> **Items listed in a dataset**:
+ + + + + + +
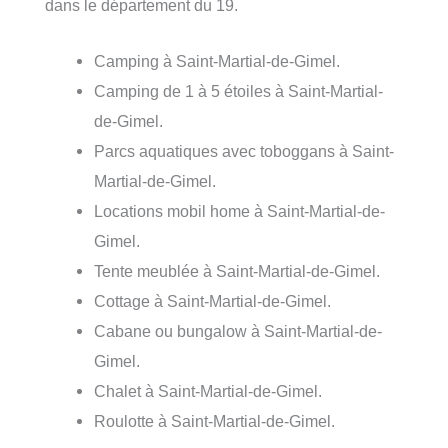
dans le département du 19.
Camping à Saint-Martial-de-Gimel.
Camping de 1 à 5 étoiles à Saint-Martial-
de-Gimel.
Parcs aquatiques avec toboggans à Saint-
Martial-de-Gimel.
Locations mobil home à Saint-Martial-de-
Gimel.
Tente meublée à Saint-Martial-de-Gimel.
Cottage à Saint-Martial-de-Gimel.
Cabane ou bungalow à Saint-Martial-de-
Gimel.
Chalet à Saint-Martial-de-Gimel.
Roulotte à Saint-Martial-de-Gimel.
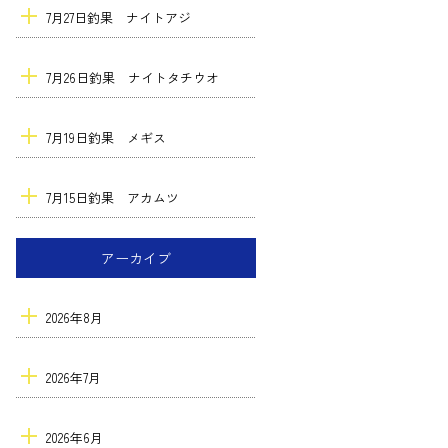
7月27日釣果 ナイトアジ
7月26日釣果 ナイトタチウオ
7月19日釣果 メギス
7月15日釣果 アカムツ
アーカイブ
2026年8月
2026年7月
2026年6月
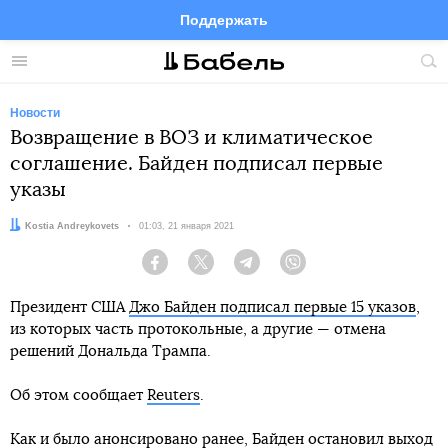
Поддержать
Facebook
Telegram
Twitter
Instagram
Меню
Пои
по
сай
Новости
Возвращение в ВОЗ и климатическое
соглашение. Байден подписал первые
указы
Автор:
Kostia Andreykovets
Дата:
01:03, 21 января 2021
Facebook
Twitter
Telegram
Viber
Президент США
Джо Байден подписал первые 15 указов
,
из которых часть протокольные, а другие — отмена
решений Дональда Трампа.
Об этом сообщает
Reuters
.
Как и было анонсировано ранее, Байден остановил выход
+ + + + + + +
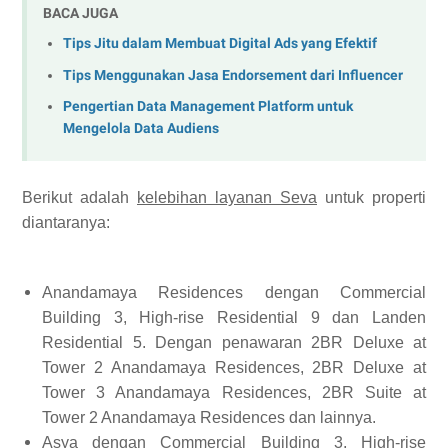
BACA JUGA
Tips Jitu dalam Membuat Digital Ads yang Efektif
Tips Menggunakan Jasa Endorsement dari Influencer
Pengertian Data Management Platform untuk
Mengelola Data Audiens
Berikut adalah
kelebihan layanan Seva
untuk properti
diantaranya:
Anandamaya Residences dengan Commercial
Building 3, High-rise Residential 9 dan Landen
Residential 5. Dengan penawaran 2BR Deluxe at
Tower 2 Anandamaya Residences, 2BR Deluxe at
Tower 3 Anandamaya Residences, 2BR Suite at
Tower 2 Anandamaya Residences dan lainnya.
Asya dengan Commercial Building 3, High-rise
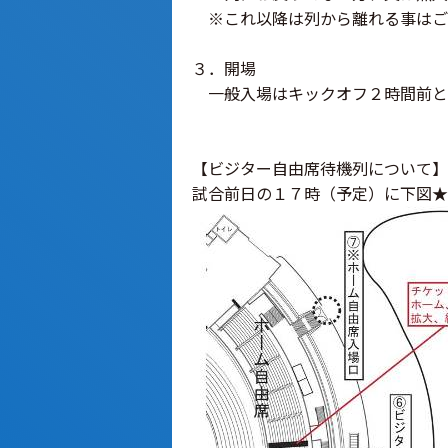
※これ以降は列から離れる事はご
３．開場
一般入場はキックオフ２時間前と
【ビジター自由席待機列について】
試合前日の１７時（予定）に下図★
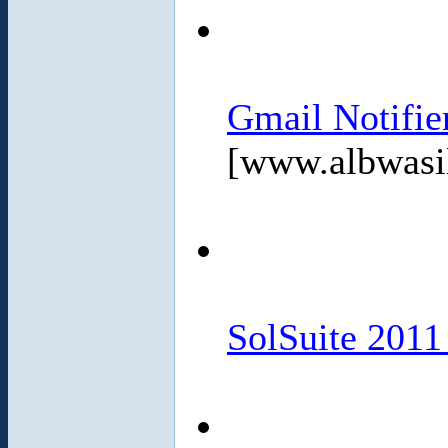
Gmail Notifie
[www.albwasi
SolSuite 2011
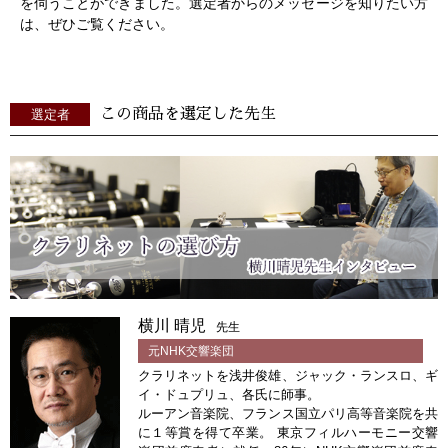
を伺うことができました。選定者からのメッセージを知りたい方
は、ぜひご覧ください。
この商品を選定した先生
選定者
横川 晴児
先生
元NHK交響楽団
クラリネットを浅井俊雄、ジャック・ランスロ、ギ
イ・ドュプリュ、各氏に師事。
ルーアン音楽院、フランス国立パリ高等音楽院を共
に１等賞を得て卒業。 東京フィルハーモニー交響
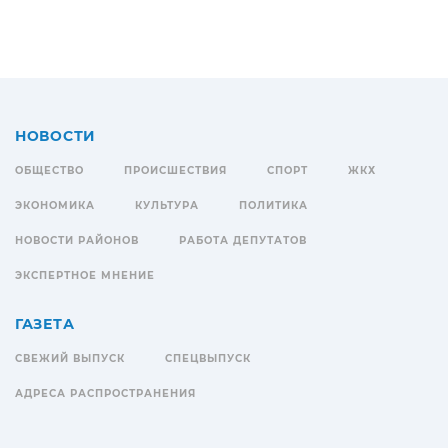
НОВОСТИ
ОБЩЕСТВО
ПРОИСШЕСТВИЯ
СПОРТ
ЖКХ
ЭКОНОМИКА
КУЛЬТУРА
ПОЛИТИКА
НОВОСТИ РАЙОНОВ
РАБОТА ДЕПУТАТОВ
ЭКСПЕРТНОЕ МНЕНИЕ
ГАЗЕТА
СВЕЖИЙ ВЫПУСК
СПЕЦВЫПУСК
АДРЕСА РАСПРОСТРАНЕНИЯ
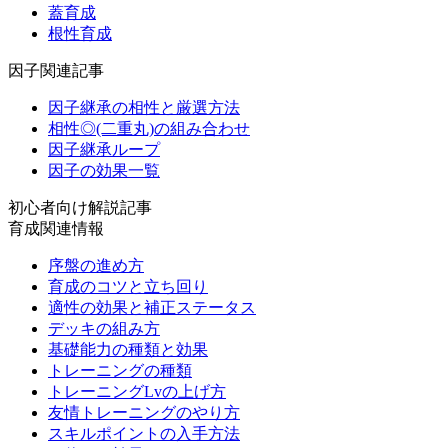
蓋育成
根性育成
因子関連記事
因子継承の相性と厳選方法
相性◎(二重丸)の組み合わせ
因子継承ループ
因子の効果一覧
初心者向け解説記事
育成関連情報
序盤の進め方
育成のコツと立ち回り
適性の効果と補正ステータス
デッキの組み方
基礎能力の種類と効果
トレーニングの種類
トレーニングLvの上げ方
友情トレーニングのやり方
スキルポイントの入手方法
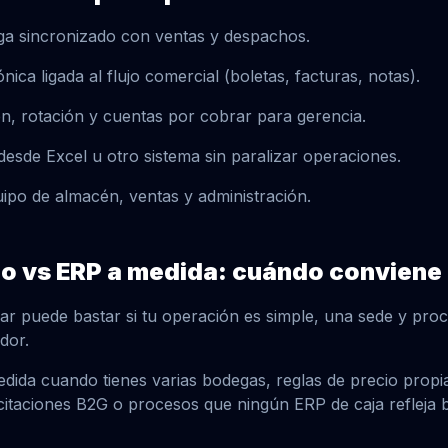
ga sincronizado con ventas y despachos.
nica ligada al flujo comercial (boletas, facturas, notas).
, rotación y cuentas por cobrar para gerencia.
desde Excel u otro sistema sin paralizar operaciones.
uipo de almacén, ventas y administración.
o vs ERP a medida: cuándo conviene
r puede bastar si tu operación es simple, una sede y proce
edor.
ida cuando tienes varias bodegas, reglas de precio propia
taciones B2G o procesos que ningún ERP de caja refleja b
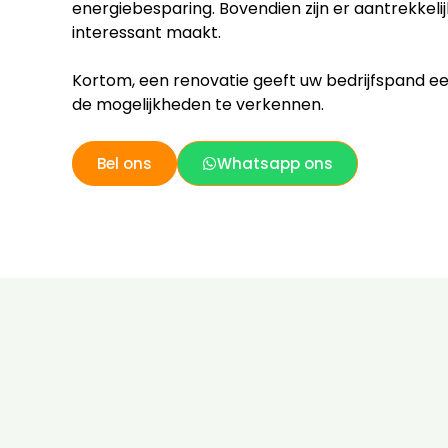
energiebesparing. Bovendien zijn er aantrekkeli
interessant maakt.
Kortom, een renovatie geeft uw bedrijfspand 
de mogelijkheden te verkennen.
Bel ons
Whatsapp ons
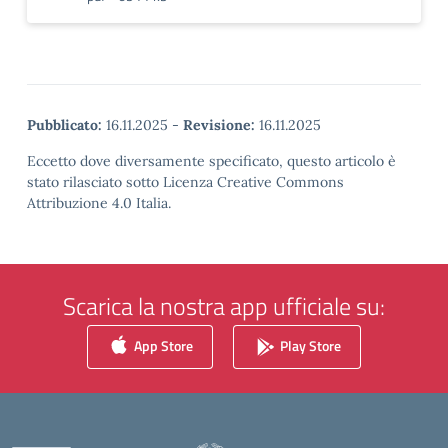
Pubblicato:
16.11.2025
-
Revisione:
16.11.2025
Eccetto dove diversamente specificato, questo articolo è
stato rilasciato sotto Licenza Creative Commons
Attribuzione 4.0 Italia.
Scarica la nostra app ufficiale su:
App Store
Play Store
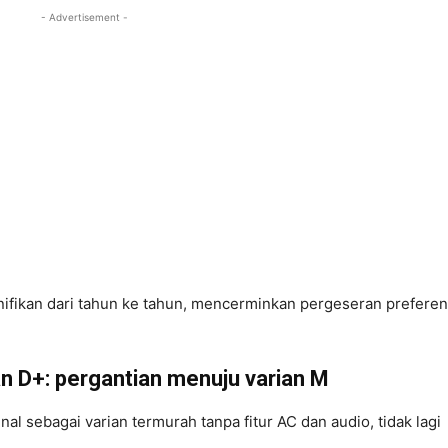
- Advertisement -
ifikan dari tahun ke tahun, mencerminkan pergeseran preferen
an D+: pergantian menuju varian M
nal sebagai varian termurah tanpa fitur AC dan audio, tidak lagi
+ + + + + + +
> **PROMPT**: Search the entries for "Tower" and copy each matching line.

> **RESPONSE FOR THIS EXERCISE**:
Tower 2 Anandamaya Residences, 2BR Deluxe at
Tower 3 Anandamaya Residences, 2BR Suite at
Tower 2 Anandamaya Residences dan lainnya.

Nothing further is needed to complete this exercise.